Bright Networks and Dark Spaces: Implications of Manuel Castells for Higher Education
Academe, May/Jun 2004 by Marginson, Simon
Bright Networks and Dark Spaces: Implications of Manuel Castells for Higher Education
Emergent technology possesses the potential to transform the nature of higher education. The importance of networking is related to its influence on education's democratic potential.
The Information Age: Economy, Society, and Culture Manuel Castells Oxford, Blackwell Publishers, 3 volumes, The Rise of the Network Society (volume 1, 2nd ed., 2000) The Power of Identity (volume 2, 1997) End of Millennium (volume 3, 2nd ed., 2000)
The Internet Galaxy: Reflections on the Internet, Business, and Society Manuel Castells Oxford, Oxford University Press, 2001
In The Information Age: Economy, Society, and Culture, sociologist Manuel Castells argues that information and communication technologies are associated with a new kind of economy, society, and culture that he calls "informationalism." In this new economic order, knowledge generation, information processing, and symbolic communication-"the action of knowledge on knowledge"-are the main sources of productivity and profit. The commanding heights of the new economy (though not the whole of it) have become global: information and communication technologies make possible for the first time in human history an economy that operates in real time on a planetary scale through computer-based financial transactions. This is a staggering change.
Socially, networking permits cost-effective expansion, goaldriven flexibility, and the return of the small- and mediumsized unit amid controllable decentralization. The network form of organization divides human society between the people, social groups, and nations located inside the networks and those that are "switched off," or left in the dark spaces between the dazzling linkages of the networks. The informational brand of capitalism-more so than the industrial capitalism that preceded it-is polarized unequally between those with economic power and those without it, between capital and labor, and between developed and developing nations.

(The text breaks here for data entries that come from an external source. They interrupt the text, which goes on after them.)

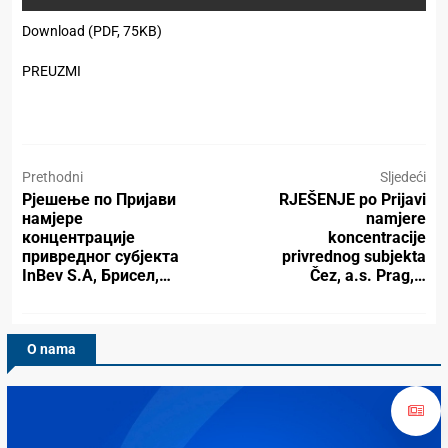
Download (PDF, 75KB)
PREUZMI
Prethodni
Sljedeći
Рјешење по Пријави
RJEŠENJE po Prijavi
намјере
namjere
концентрације
koncentracije
привредног субјекта
privrednog subjekta
InBev S.A, Брисел,…
Čez, a.s. Prag,…
O nama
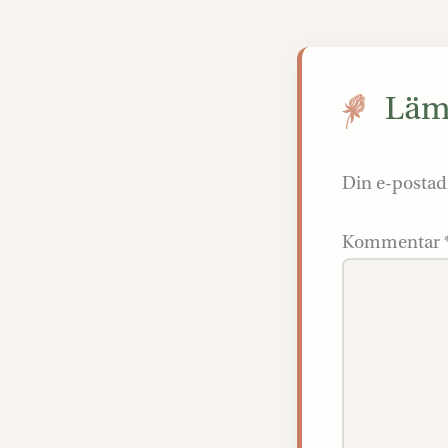
Lämn
Din e-postad
Kommentar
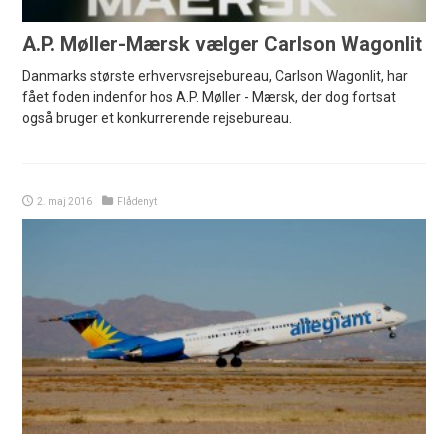
A.P. Møller-Mærsk vælger Carlson Wagonlit
Danmarks største erhvervsrejsebureau, Carlson Wagonlit, har
fået foden indenfor hos A.P. Møller - Mærsk, der dog fortsat
også bruger et konkurrerende rejsebureau.
2. maj 2016
Flådenyt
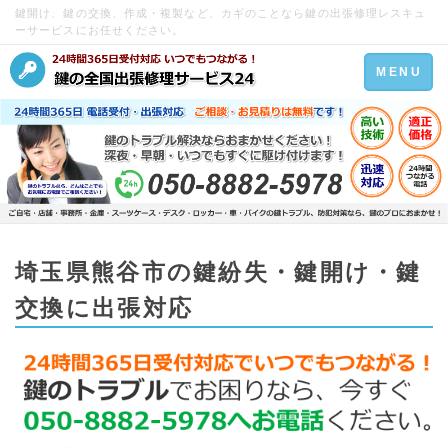
鍵開け、鍵の交換、作成・複製など、カギのことなら鍵の出張修理レスキュ
ーサービスにお任せください。
Toggle
MENU
navigation
埼玉県熊谷市の鍵紛失・鍵開け・鍵
交換に出張対応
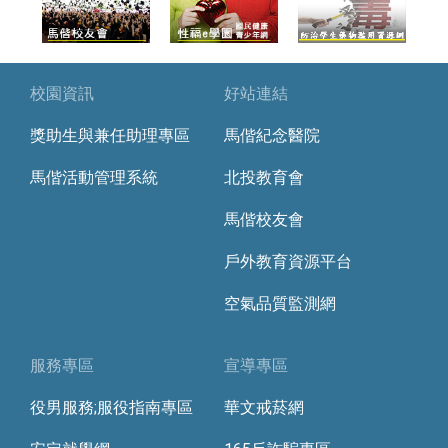
校園資訊
好站連結
獎助生與兼任助理專區
馬偕紀念醫院
馬偕活動管理系統
北投教育會
馬偕校友會
戶外教育資源平台
空氣品質監測網
服務專區
宣導專區
役男服務;服役指南專區
華文戒菸網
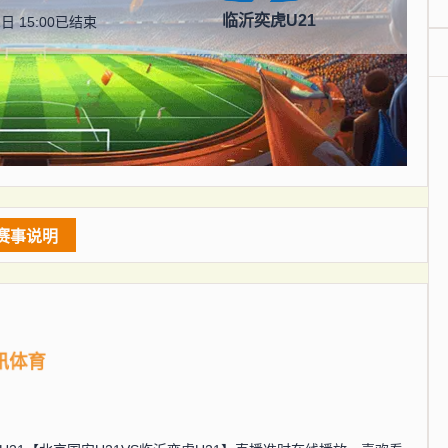
临沂奕虎U21
日 15:00
已结束
赛事说明
讯体育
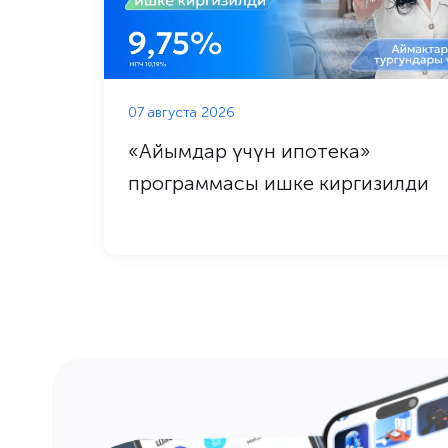
07 августа 2026
«Айымдар үчүн ипотека»
программасы ишке киргизилди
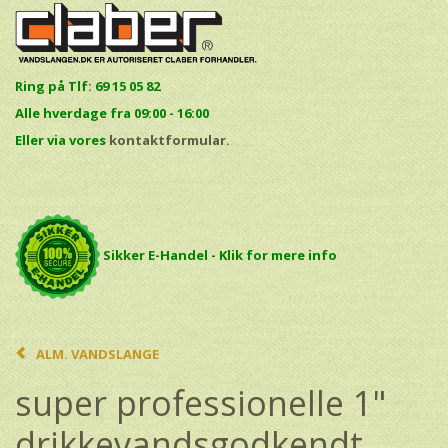
Ring på Tlf: 69 15 05 82
Alle hverdage fra 09:00 - 16:00
E
ller via vores
kontaktformular.
Sikker E-Handel - Klik for mere info
ALM. VANDSLANGE
super professionelle 1"
drikkevandsgodkendt.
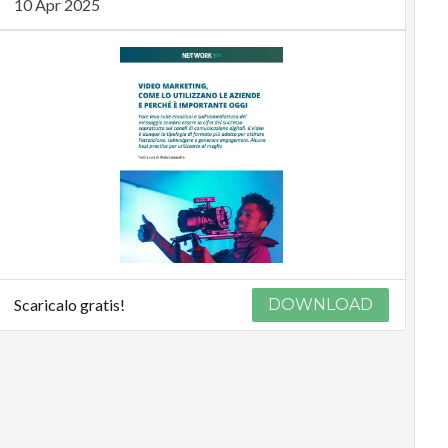
10 Apr 2025
Scaricalo gratis!
DOWNLOAD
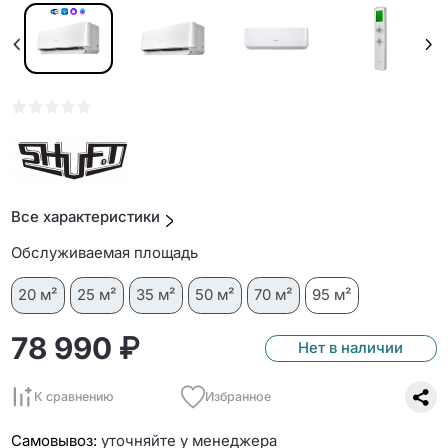
Все характеристики
Обслуживаемая площадь
20 м²
25 м²
35 м²
50 м²
70 м²
95 м²
78 990 ₽
Нет в наличии
К сравнению
Избранное
Самовывоз:
уточняйте у менеджера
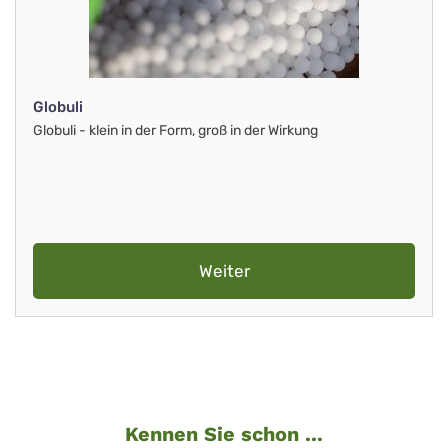
Globuli
Globuli - klein in der Form, groß in der Wirkung
Weiter
Kennen Sie schon ...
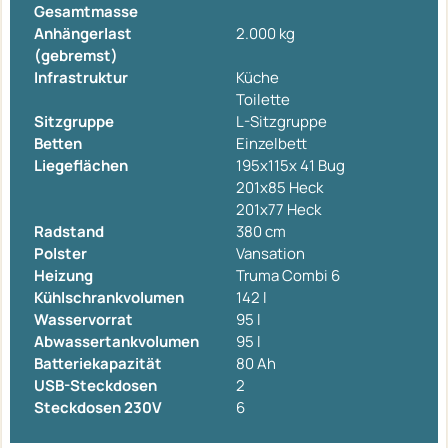
Gesamtmasse
Anhängerlast
2.000 kg
(gebremst)
Infrastruktur
Küche
Toilette
Sitzgruppe
L-Sitzgruppe
Betten
Einzelbett
Liegeflächen
195x115x 41 Bug
201x85 Heck
201x77 Heck
Radstand
380 cm
Polster
Vansation
Heizung
Truma Combi 6
Kühlschrankvolumen
142 l
Wasservorrat
95 l
Abwassertankvolumen
95 l
Batteriekapazität
80 Ah
USB-Steckdosen
2
Steckdosen 230V
6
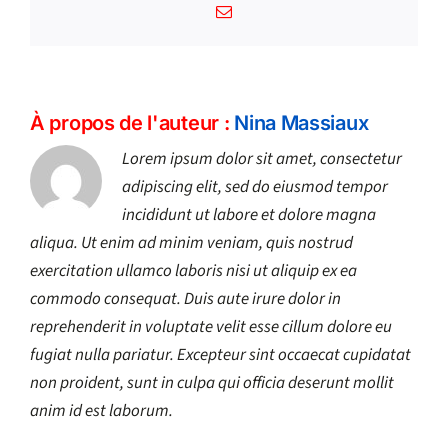
Email
À propos de l'auteur :
Nina Massiaux
Lorem ipsum dolor sit amet, consectetur
adipiscing elit, sed do eiusmod tempor
incididunt ut labore et dolore magna
aliqua. Ut enim ad minim veniam, quis nostrud
exercitation ullamco laboris nisi ut aliquip ex ea
commodo consequat. Duis aute irure dolor in
reprehenderit in voluptate velit esse cillum dolore eu
fugiat nulla pariatur. Excepteur sint occaecat cupidatat
non proident, sunt in culpa qui officia deserunt mollit
anim id est laborum.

Culturally, according to Castells, the dominant ethos is "real virtuality," in which reality itself, or people's material and symbolic existence, is immersed in a world of make believe in which symbols and images make up the actual experience. Cultural expressions, no longer the exclusive totem of those who create them, are relentlessly torn from their context and perpetually recombined and rearranged within a universal hypertext determined by "the interests of senders and the moods of receivers."
These trends make up a world in which, for the dominant groups, the coordinates of space and time are transformed. The "network society" is vectored by the "space of flows," a world structured by motion (of things, money, people, relationships) in which place does not disappear but becomes just one part of the geography. (Castells's argument here veers close to that of Arjun Appadurai, the cultural theorist of globalization, in his 1996 book, Modernity at Large.) In addition, "timeless time" displaces clock time, as everything converges toward simultaneity with no past or future. The long-term perspective, that of historian Fernand Braudel's la longue duree, must now be restored, Castells argues.
"Maybe there is another option,"writes Castells ironically, in the last paragraph of The Internet Galaxy: Reflections on the Internet, Business, and Society, an extended and more conversational coda on The Information Age, that focuses on the origins, economics, politics, and culture of the Internet. "One might say, 'Why don't you leave me alone? I want no part of your Internet, of your technological civilization, of your network society. I just want to live my life.'" Confronted by five hundred e-mail messages when one returns from a short Christmas vacation, one can only agree! But, of course, there is no choice. "If this is your position," Castells writes, "I have bad news for you. If you do not care about the networks, the networks will care about you, anyway. For as long as you want to live in this society, at this time and in this place, you will have to deal with the network society." That is, you will have to unless you are switched off in the dark spaces between the networks, still stuck in clock time. Some people might choose to hide from the information age, but many others left in the dark spaces have no choice. They are excluded by the harsh logic of the information economy, in which they create no economic value.
Castells does not argue that everything is driven by information and communication technologies. If he did, the books would be shorter. "Technology does not determine society. Nor does society script the course of technological change," he asserts. The revolution in information and communication technologies can be understood only in the context of other forces that have helped to shape its effects: the restructuring of Western capitalism; the terminal crisis of Soviet statism and the spread of capitalism to every corner of the planet; the new geostrategic international order; the emergence-partly in response or reaction to globalism and informationalism-of new forms of individuality and culturally defined collective social movements; and the crisis of democratic politics. At the same time, Castells argues, the autonomous dynamics of information and communication technologies must be accounted for as part of the matrix of forces.